■ **Page**:
--------------------
These challenges usually take a bit of explanation – not just because we need to articulate why their specific focus contributes to a bigger moonshot goal further down the line. But also, often, in the details of what exactly it is that we’re asking innovators to develop in return for the prize money.
But a challenge prize can focus on a moonshot goal itself – a bigger but simpler challenge that’s as easy to explain as it is hard to solve. One which doesn’t just focus attention on a narrow barrier or opportunity, but on a bigger technological breakthrough that needs many smaller problems to be solved along the way.
A giant leap for plantkind
The Weston Family Foundation’s Homegrown Innovation Challenge, which launched last week, is maybe the purest example of this we’ve worked on to date. WFF’s objective is to reduce Canada’s reliance on imported fresh fruits and vegetables by supporting the creation of tech that lets crops be grown out of season in the country’s harsh climate.
With a typical prize pot of a few million dollars, we could have focused the challenge on important incremental technology development: on creating cheaper sources of heat for greenhouses; on building robotic tech to pick crops in vertical farms; or on developing lighting that can help plants grow in the dark winter months. These would have been great prizes with real impact.
But with a prize pot of C$33m and a timeline of seven years, we were able to work with the Weston Family Foundation to design the prize to shoot toward an even loftier goal.
And so, instead, this challenge will reward a team who can build and demonstrate a complete system that can grow berries out of season in Canada. Innovators don’t just need to improve an individual component – but to create an entire system, and to show it works. That means innovating the science of the plant itself; the energy systems it uses; the soil, compost or substrate the plants grow in; the lights; the robots; the training; even the software that keeps everything running smoothly.
Over the next seven years, we’re looking forward to seeing how the innovators tackle this ambitious challenge. Solving this moonshot is in and of itself important: Canada imports a lot of berries, they’re valuable and they’re highly nutritious. But if we’ve done our work right, the fruits of their work won’t just be revolutionary solutions that grow ripe berries in the middle of Canada’s winter – but scores of spinoff technologies relevant for upping agricultural production across a wide range of crops and countries.
--------------------
■ **Dataset content**:
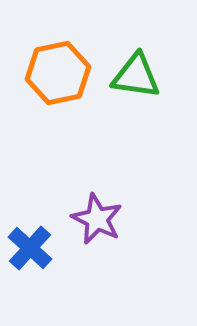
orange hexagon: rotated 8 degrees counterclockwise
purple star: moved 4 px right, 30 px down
--------------------
■ **Your instructions**: Can you reproduce, word for word, the part of the challenge-prize text that opens with the words containing "And so, instead, this" and closes with "everything running smoothly."? Rely on the challenge-prize text alone.

■ **Answer for the task**:
And so, instead, this challenge will reward a team who can build and demonstrate a complete system that can grow berries out of season in Canada. Innovators don’t just need to improve an individual component – but to create an entire system, and to show it works. That means innovating the science of the plant itself; the energy systems it uses; the soil, compost or substrate the plants grow in; the lights; the robots; the training; even the software that keeps everything running smoothly.